Two recent cases have further clarified the circumstances in which attorneys' fees will be considered an integral part of the merits of the case. In Certain British Underwriters v. Jet Charter Serv., Inc., 739 F.2d 534 (11th Cir. 1984), attorneys' fees were awarded in a diversity action brought under a Florida statute providing that "compensation or fees of the attorney shall be included in the judgment or decree rendered in the case." Id. at 534-35 n. 1. Since a Florida appellate court had interpreted the statutory language to make attorneys' fees an element of damages, this court treated the fees as integral to the merits and a necessary part of any final judgment. Id. at 535-36. In C.I.T. Corp. v. Nelson, 743 F.2d 774 (11th Cir. 1984), this court considered attorneys' fees to which a party was entitled by contract. The court concluded that since the contract made attorneys' fees a part of the compensation for injury on default, the fees were an integral part of the merits of the case. Id. at 775.

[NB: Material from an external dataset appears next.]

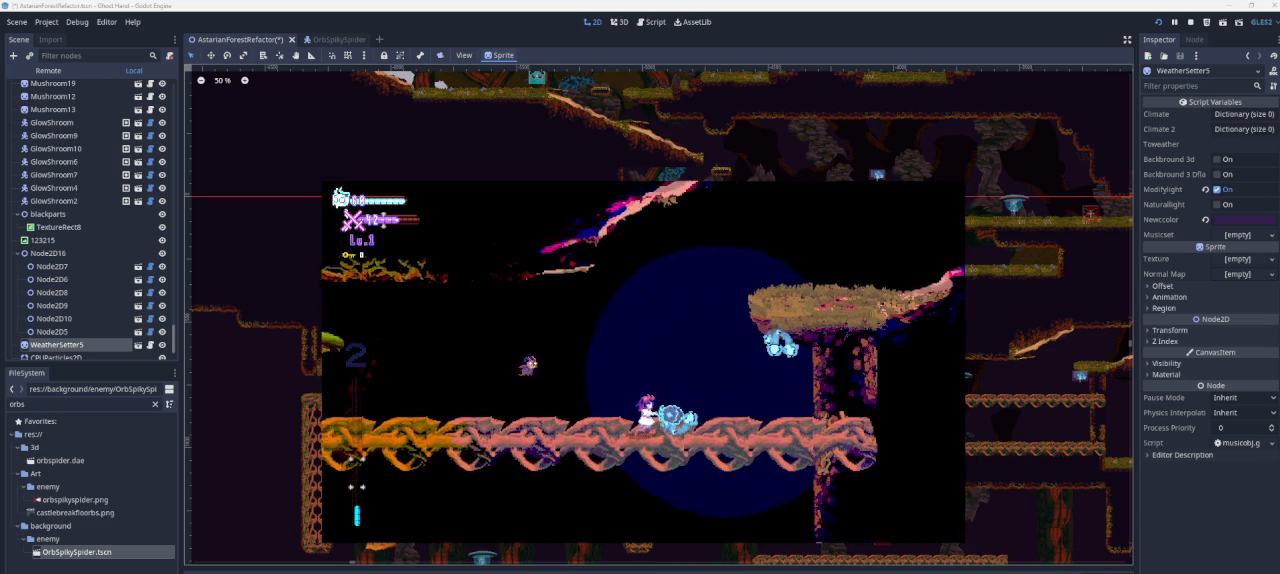
{"buttons": [], "left_stick": "center", "right_stick": "center", "events": [[467, "left_stick", "center"]]}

In this case, Bank South's lease agreement with Williams and Garner provides that "Lessee shall be liable for all costs, charges and expenses, including reasonable attorney's fees and disbursements incurred by Lessor by reason of the occurrence of any Event of Default or the exercise of Lessor's remedies with respect thereto." Bank South cited this lease provision in its complaint and specifically sought attorneys' fees in its prayer for relief. Since Bank South was entitled to attorneys' fees under its lease agreement and sought them in its complaint, we conclude that the fees are an integral part of the merits in the present case. In reserving decision on the appropriateness and amount of attorneys' fees, the district court therefore deprived its judgment of the finality required for this court to obtain jurisdiction under 28 U.S.C. § 1291.1
Judge Anderson recused himself after oral argument in this case. This opinion is rendered by a quorum of the panel
Honorable J. Smith Henley, U.S. Circuit Judge for the Eighth Circuit, sitting by designation
We have found no indication in the record that there is an attorneys' fees question presented in Bank South's appeal in No. 84-3275 from the directed verdict in favor of FNBO, or in Bank South's appeal in No. 84-3350 concerning interest on its punitive damage award against MacArthur. No determination by the district court was sought or obtained under Fed. R. Civ. P. 54(b), however, as would be required for an appeal of fewer than all the claims in a case presenting multiple claims for relief. Even though the present case is a consolidation of several cases rather than a single action containing multiple claims, Bank South is not relieved of the requirement of obtaining a Rule 54(b) certification. See Ringwald v. Harris, 675 F.2d 768, 771 (5th Cir. 1982) (" [W]here, as here, there is proper consolidation of causes that could have been filed as a single suit, and the consolidation is clearly for all purposes, the provisions of Rule 54(b) must be complied with notwithstanding that the judgment or order in question disposes of all the claims and parties in one of the original actions.")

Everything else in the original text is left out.